What came out of the Reformation, in terms of principles, can be summarised in five solas, one of which is sola fide, or, faith alone.

How important is sola fide? Well, Luther said that it is “the article with and by which the church stands.”

In this wonderful passage from Romans 3, Paul talks about sola fide for our salvation,

19 Now we know that whatever the law says it speaks to those who are under the law, so that every mouth may be stopped, and the whole world may be held accountable to God. 

20 For by works of the law no human being will be justified in his sight, since through the law comes knowledge of sin.

21 But now the righteousness of God has been manifested apart from the law, although the Law and the Prophets bear witness to it— 22 the righteousness of God through faith in Jesus Christ for all who believe. For there is no distinction: 23 for all have sinned and fall short of the glory of God, 24 and are justified by his grace as a gift, through the redemption that is in Christ Jesus, 25 whom God put forward as a propitiation by his blood, to be received by faith. This was to show God’s righteousness, because in his divine forbearance he had passed over former sins. 26 It was to show his righteousness at the present time, so that he might be just and the justifier of the one who has faith in Jesus.

What else is there to say here aside from sola fide?
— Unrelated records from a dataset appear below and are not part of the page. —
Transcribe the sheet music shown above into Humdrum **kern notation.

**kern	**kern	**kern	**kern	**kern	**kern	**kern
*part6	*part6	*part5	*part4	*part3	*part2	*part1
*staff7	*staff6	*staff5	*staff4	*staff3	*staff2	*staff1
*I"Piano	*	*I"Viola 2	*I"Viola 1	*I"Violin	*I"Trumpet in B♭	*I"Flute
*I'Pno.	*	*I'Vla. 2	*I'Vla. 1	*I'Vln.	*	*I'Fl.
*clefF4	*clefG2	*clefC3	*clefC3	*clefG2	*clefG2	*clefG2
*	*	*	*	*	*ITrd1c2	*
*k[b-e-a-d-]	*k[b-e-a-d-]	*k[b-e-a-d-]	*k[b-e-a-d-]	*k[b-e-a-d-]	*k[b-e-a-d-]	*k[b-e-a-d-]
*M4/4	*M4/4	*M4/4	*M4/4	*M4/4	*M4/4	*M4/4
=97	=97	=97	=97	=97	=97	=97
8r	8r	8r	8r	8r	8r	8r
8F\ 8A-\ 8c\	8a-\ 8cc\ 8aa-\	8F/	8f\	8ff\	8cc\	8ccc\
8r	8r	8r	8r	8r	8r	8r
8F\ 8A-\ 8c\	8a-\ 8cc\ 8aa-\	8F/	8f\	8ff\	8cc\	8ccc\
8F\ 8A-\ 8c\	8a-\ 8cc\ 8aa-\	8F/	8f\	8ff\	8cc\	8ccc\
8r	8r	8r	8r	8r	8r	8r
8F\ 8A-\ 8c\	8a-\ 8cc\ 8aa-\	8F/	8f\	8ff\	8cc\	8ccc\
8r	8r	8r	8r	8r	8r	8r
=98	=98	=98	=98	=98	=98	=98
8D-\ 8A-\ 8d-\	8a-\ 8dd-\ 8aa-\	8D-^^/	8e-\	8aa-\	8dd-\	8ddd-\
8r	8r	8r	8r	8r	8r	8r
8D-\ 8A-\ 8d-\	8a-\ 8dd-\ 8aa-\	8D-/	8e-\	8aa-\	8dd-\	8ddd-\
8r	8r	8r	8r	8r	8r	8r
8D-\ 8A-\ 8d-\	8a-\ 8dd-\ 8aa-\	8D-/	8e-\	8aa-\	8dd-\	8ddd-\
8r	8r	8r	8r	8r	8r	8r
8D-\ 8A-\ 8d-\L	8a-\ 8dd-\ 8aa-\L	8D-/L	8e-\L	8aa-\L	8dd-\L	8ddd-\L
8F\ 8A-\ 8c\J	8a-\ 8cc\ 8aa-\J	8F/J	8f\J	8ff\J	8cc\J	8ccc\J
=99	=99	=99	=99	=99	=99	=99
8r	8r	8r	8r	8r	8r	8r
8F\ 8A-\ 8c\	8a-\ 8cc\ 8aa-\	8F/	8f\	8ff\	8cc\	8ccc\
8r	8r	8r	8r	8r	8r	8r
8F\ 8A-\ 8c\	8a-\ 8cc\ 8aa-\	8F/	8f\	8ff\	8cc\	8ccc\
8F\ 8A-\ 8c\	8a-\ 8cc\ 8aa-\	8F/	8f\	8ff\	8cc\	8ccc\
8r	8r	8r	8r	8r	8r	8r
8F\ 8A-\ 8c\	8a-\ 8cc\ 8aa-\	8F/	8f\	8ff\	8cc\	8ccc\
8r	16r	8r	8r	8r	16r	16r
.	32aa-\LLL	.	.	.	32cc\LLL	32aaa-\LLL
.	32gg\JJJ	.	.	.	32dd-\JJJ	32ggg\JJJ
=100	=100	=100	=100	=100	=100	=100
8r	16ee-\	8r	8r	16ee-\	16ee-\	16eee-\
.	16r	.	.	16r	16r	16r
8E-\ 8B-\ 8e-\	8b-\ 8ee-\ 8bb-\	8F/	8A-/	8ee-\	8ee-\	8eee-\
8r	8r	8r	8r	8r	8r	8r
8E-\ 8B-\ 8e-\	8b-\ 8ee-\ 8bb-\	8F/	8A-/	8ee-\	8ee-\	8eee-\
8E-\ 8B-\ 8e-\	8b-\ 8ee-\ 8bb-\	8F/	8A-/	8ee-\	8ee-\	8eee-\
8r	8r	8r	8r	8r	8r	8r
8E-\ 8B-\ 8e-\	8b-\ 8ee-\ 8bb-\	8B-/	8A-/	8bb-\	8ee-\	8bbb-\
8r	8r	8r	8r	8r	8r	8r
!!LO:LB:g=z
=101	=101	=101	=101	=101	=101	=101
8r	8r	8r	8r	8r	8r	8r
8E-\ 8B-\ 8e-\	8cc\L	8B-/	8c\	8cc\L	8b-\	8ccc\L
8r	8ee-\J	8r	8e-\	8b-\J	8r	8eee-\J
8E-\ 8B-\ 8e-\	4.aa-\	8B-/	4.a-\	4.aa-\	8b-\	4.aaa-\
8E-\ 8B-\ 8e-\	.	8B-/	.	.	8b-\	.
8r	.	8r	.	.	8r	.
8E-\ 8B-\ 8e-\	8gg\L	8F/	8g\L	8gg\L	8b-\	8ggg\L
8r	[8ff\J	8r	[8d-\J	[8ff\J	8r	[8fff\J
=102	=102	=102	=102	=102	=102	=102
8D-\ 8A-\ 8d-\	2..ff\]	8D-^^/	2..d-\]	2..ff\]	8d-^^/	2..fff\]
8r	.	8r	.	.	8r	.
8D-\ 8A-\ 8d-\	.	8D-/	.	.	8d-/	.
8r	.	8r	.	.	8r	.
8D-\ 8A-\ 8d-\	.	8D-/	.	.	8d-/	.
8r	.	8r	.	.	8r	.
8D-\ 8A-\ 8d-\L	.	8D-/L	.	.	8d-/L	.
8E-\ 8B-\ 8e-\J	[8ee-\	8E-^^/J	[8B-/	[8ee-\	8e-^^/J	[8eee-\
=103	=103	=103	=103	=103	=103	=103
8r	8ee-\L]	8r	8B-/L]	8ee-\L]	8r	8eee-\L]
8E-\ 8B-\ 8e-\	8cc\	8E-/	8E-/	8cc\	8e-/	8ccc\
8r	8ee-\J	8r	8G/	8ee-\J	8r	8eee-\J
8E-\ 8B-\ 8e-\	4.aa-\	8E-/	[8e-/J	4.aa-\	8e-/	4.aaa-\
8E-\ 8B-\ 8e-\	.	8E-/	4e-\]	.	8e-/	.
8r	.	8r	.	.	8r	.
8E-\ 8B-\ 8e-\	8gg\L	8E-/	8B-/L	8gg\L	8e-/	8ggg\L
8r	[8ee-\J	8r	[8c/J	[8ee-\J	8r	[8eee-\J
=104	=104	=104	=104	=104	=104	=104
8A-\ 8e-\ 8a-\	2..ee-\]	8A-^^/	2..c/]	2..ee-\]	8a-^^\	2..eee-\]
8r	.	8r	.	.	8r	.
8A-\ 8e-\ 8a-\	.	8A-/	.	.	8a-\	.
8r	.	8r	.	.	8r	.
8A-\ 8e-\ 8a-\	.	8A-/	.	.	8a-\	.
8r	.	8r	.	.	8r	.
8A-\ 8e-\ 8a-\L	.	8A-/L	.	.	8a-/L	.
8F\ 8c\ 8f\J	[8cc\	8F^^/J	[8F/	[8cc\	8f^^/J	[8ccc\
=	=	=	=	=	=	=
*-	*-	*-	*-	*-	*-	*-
Paul is so clear! 

…by works of the law no human being will be justified in his sight…

…the righteousness of God has been manifested apart from the law…

…justified by his grace as a gift…

…the righteousness of God through faith in Jesus Christ for all who believe…

…all are justified bu his grace as a giftthrough the redemption that is in Christ Jesus whom God put forward as a propitiation by his blood, to be received by faith…

…of the one who has faith in Jesus…

We would certainly have to agree with Luther when he said that the church stands on this; we are saved by grace alone through faith alone.

Good works are never going to save us or get us closer to God – for sure, the good works come when we are saved, we feel compelled to do good, to serve others, to have our love come out in service to others (Hebrews 6.10) – but bottom line we are saved by sola gratia, sola fide.


Point to ponder – Am I doing things each day to try and earn God’s favour?


Prayer – Father we know we are able to confidently come to you in prayer only because Jesus stands between us as our perfect high priest, and it is by faith in Him alone, and through your unending grace alone that we are saved. Help us to know this for sure today, help us put no energy into being righteous by our own efforts and trust wholly in your provision for our justification, our ongoing sanctification, and our ultimate glorification. Amen.